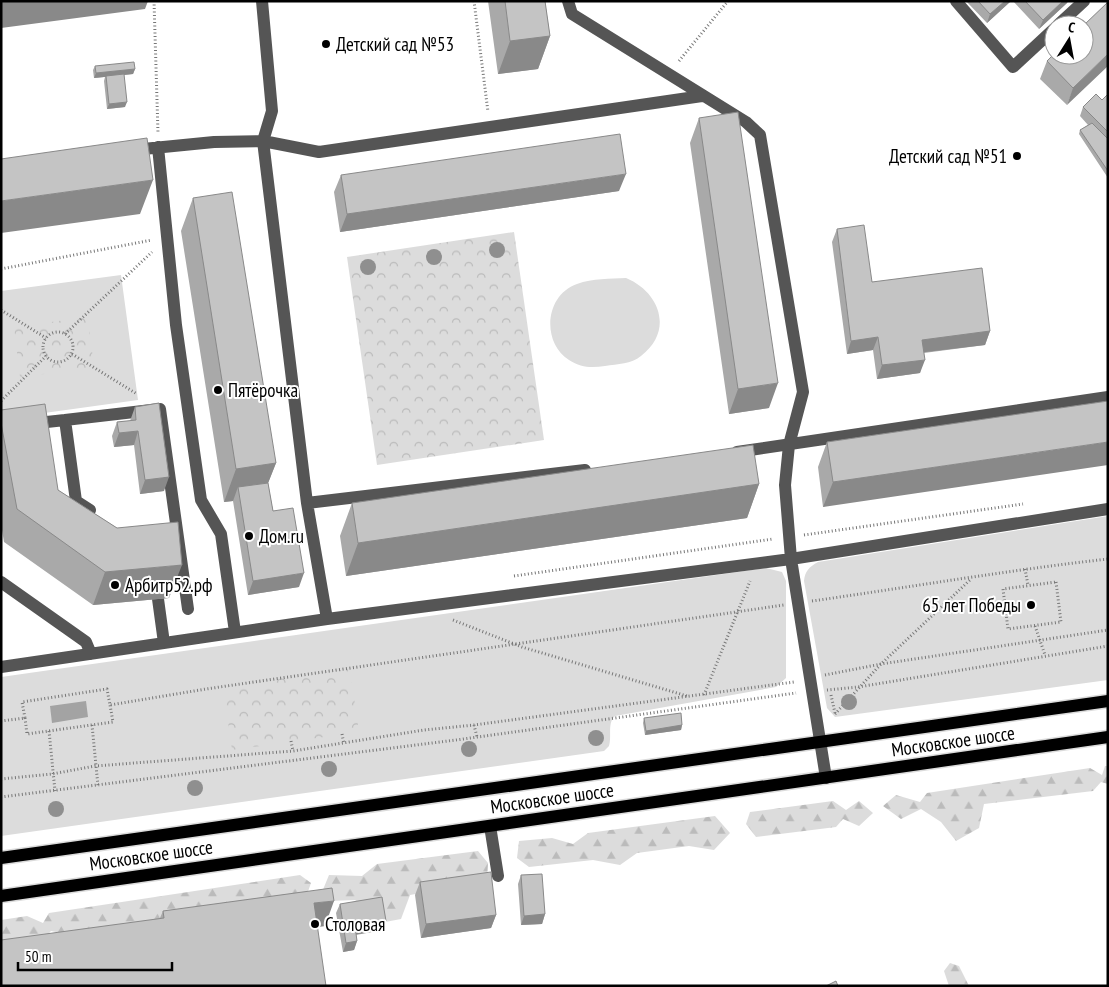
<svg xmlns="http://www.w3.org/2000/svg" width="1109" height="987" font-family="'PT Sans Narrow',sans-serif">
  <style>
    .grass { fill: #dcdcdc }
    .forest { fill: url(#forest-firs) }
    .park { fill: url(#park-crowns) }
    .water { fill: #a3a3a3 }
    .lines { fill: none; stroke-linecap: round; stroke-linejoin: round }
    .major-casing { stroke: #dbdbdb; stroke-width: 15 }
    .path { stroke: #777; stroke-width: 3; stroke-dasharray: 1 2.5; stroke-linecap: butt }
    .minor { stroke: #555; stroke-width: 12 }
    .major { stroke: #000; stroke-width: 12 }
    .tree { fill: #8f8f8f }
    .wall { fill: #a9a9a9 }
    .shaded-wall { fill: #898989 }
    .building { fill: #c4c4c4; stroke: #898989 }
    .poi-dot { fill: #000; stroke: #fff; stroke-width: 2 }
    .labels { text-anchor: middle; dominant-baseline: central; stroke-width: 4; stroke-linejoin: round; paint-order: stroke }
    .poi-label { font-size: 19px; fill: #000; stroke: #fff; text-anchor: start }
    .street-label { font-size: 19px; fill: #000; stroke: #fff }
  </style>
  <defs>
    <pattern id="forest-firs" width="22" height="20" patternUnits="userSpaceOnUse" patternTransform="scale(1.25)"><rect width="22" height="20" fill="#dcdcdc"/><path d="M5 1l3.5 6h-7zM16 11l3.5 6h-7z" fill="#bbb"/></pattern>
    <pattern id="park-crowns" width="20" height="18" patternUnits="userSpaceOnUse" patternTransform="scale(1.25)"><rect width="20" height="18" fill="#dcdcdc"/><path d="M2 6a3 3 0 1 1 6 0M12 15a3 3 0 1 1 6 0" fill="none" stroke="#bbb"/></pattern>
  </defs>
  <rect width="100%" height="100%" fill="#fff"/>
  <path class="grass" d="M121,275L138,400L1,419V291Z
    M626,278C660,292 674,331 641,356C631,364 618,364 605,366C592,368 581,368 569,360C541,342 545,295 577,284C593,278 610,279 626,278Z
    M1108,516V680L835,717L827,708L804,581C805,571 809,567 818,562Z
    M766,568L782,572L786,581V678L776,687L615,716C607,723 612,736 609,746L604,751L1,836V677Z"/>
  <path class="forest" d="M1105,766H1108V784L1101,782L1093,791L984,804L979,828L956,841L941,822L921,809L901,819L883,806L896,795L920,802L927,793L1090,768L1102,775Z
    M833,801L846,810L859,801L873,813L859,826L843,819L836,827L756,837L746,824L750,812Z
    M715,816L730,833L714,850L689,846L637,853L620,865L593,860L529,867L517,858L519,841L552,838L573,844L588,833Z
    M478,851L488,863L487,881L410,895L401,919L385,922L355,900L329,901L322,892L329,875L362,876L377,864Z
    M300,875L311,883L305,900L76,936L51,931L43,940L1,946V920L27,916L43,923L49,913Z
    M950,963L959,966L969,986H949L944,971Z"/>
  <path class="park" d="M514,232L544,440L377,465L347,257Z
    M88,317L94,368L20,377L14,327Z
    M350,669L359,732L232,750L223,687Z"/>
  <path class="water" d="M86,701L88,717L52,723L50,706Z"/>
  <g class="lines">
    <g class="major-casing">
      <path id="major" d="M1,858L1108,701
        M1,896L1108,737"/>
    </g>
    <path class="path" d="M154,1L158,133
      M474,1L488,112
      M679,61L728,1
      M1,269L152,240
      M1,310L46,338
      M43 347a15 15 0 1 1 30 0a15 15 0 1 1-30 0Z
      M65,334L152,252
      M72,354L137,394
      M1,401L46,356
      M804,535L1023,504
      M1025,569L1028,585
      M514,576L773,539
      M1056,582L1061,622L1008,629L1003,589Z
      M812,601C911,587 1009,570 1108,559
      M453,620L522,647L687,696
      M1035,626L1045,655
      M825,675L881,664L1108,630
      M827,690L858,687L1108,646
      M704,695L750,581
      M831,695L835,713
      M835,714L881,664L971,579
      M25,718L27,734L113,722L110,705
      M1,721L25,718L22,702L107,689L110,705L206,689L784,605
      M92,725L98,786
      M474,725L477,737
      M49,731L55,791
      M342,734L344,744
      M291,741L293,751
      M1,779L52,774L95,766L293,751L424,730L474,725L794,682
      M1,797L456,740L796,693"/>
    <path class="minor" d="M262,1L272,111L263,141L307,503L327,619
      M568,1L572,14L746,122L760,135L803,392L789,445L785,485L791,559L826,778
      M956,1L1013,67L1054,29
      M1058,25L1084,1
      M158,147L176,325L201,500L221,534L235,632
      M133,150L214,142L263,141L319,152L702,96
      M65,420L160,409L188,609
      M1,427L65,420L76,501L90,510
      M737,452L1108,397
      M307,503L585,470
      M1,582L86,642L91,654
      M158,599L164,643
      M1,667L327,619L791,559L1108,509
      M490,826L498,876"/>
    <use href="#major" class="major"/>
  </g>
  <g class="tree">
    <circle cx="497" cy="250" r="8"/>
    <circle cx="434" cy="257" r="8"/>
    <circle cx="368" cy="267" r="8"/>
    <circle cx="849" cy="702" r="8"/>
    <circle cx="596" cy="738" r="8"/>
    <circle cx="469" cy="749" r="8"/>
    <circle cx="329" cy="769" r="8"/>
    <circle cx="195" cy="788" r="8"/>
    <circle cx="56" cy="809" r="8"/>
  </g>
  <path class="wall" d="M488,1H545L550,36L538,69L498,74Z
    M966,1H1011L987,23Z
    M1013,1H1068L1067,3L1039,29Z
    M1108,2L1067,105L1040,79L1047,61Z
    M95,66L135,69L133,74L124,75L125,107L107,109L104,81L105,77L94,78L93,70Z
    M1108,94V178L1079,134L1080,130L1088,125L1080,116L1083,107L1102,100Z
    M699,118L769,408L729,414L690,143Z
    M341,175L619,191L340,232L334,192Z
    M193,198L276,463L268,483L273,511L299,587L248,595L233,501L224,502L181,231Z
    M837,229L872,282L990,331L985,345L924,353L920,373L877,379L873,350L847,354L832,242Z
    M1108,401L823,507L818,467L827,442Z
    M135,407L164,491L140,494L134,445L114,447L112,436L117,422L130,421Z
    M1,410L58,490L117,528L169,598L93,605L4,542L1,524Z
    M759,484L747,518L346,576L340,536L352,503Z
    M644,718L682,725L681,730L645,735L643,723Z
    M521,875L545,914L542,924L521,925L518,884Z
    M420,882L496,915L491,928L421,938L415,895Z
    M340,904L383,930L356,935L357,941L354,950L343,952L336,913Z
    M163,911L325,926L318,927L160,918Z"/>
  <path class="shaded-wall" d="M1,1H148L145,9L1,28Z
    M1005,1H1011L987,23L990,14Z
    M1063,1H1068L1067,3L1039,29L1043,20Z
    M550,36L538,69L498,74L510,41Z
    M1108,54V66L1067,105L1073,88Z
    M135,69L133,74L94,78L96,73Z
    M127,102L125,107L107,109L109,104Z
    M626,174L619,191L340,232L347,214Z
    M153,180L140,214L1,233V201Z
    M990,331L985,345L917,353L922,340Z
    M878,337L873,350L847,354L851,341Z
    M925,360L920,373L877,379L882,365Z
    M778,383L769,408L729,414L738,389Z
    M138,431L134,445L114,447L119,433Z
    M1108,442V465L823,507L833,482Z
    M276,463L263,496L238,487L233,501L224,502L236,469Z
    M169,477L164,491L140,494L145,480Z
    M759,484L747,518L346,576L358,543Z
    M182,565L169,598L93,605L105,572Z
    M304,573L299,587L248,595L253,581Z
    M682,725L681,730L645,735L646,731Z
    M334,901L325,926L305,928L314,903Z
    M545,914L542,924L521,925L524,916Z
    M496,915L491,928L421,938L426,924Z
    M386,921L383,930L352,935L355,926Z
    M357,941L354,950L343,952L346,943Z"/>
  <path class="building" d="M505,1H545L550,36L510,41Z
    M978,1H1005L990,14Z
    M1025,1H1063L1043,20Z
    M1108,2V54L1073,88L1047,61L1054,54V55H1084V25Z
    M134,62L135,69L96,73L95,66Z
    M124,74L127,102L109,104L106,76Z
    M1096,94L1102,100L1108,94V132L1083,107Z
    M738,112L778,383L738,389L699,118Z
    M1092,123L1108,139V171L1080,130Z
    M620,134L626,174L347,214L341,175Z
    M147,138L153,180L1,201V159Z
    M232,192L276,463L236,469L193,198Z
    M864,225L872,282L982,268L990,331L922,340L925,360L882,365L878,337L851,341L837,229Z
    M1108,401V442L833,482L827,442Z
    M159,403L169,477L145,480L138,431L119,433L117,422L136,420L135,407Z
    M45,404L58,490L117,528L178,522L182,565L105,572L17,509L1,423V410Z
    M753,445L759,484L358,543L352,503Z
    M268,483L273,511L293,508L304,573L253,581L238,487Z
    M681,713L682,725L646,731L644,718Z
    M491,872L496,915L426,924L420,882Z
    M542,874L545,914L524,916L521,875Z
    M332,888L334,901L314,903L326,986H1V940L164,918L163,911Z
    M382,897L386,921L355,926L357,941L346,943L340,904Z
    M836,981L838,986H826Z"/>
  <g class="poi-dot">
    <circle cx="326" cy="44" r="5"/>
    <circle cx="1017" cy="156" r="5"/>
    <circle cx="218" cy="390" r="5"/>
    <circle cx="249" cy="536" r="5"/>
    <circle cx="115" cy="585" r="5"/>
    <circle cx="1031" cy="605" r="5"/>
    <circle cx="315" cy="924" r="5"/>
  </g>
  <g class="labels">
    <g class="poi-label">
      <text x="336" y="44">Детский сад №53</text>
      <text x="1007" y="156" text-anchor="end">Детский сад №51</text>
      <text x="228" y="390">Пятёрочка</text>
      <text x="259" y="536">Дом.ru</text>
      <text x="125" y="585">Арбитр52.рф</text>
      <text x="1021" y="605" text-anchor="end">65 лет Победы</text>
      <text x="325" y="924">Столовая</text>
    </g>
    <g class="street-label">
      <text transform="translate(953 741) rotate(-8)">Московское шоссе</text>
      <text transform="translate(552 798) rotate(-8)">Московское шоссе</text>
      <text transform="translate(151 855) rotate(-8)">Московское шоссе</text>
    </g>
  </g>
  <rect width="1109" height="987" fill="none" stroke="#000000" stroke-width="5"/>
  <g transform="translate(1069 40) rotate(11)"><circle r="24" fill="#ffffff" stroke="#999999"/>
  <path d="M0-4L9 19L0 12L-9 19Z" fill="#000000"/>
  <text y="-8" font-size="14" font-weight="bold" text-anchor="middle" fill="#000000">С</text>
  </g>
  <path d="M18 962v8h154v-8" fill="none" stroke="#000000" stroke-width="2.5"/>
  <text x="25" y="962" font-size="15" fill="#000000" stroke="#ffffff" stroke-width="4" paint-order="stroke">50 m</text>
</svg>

...

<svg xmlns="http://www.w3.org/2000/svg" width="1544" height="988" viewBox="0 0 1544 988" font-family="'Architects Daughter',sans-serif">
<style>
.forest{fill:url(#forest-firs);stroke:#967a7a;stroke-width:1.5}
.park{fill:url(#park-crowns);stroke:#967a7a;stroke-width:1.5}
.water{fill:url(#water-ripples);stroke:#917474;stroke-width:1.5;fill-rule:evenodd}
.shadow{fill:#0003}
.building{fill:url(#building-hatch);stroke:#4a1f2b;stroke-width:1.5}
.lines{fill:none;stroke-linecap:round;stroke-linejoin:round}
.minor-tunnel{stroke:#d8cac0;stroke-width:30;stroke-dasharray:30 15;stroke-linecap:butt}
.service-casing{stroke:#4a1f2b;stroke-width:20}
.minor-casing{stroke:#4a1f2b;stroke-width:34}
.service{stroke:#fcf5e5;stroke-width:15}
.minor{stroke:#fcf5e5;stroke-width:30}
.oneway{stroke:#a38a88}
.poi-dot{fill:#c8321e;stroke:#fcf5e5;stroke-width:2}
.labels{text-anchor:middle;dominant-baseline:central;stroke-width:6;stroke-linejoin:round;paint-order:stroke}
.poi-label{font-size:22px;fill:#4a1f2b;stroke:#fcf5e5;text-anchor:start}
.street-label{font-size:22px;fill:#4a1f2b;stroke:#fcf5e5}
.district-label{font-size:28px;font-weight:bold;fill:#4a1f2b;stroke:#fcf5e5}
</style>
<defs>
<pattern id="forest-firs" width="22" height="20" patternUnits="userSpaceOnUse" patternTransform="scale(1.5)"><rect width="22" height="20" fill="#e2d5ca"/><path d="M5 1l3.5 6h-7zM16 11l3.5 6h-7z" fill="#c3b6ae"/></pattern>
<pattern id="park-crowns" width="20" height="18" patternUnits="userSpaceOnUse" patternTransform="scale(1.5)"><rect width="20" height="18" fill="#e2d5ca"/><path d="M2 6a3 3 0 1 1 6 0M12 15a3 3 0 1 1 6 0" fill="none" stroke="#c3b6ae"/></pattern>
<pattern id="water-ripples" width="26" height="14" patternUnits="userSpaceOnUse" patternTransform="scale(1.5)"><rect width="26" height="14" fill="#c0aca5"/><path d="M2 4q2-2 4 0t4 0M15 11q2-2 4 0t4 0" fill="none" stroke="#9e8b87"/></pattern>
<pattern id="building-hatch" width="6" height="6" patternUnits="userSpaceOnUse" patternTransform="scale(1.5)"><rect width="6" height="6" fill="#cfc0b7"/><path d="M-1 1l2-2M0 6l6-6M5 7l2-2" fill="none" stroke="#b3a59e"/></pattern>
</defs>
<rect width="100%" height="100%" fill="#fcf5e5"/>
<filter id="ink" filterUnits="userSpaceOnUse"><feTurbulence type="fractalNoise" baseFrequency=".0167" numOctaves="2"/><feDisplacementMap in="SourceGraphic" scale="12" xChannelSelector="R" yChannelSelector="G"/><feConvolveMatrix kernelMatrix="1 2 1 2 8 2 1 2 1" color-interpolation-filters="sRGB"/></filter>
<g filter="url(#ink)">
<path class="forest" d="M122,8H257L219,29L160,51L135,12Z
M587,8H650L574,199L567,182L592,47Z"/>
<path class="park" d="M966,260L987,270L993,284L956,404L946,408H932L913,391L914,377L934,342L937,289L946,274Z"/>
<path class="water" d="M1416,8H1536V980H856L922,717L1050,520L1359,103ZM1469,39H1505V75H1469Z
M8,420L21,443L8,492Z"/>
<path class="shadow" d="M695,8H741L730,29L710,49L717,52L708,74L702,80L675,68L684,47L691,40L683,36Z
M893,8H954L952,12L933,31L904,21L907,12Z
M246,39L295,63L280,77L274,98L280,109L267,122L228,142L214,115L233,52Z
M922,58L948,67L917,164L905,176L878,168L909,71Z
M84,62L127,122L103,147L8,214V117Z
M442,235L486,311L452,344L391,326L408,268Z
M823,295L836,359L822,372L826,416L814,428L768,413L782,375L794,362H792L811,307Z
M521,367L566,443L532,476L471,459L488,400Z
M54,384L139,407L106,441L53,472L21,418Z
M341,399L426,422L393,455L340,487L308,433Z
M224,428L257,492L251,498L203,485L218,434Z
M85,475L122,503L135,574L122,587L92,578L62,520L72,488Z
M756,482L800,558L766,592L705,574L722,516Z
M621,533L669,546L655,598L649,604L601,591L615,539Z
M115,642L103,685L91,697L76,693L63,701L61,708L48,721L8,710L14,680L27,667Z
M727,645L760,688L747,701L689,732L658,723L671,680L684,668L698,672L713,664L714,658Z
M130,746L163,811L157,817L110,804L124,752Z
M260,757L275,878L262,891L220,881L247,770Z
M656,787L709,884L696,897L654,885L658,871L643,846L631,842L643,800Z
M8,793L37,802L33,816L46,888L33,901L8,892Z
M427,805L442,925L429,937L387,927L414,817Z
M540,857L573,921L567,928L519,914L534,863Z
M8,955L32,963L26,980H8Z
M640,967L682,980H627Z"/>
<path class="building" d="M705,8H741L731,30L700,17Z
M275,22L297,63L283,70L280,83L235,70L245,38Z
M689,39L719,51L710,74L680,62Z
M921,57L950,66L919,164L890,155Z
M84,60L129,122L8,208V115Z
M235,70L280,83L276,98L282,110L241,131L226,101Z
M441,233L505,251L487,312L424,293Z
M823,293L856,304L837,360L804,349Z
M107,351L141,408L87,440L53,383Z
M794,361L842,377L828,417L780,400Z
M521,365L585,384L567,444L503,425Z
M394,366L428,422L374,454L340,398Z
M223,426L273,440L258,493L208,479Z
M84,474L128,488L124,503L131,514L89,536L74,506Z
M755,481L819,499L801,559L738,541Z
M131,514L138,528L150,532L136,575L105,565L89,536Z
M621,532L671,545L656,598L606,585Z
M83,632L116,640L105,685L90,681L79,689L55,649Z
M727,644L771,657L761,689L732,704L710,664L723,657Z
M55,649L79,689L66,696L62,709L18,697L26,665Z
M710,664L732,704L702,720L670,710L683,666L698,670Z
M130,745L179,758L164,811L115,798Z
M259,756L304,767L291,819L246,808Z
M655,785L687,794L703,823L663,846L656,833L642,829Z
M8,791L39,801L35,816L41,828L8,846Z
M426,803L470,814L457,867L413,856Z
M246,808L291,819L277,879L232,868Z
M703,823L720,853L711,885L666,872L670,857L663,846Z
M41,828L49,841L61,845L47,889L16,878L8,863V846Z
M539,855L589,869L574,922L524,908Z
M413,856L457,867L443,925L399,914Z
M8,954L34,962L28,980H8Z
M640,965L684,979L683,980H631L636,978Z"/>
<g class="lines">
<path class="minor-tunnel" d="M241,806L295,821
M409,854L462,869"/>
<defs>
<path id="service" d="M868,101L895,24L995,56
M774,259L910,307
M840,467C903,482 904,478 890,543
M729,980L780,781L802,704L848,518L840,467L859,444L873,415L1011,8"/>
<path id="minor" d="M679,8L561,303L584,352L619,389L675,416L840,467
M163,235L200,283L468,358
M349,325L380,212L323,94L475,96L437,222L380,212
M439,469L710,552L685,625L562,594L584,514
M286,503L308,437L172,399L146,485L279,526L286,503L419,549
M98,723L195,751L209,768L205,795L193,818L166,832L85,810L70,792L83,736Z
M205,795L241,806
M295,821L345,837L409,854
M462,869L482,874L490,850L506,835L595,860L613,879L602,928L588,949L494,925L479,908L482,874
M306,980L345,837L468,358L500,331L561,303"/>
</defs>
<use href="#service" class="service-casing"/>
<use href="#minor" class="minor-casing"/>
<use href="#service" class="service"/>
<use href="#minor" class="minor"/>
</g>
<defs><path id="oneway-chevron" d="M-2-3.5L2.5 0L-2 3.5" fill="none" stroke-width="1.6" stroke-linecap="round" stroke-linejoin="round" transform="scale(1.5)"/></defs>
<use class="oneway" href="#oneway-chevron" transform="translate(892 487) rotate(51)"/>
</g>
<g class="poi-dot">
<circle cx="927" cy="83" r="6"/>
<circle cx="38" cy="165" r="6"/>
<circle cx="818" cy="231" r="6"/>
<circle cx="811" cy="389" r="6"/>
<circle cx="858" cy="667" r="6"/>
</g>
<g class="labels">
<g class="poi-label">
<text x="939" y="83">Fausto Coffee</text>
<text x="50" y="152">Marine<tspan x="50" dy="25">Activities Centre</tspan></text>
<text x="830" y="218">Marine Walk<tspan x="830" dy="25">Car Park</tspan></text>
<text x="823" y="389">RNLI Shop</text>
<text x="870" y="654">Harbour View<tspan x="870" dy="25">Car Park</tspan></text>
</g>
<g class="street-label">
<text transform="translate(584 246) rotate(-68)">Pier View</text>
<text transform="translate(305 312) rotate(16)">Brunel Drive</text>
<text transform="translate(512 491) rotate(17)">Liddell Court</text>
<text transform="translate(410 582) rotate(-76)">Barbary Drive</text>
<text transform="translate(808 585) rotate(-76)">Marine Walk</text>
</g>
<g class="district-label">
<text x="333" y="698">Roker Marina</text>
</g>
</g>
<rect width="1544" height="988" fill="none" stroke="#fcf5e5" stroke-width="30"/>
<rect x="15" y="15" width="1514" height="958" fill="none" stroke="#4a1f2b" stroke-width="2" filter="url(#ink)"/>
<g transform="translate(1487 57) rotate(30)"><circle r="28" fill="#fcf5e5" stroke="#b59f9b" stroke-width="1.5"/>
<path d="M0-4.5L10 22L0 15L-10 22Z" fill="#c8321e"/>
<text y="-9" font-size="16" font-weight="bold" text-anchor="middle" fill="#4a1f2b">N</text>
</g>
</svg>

▸ Problem description:
Wherever the word "casing" appears in the entries above, copy that line.

▸ Your solution:
    .major-casing { stroke: #dbdbdb; stroke-width: 15 }
    <g class="major-casing">
.service-casing{stroke:#4a1f2b;stroke-width:20}
.minor-casing{stroke:#4a1f2b;stroke-width:34}
<use href="#service" class="service-casing"/>
<use href="#minor" class="minor-casing"/>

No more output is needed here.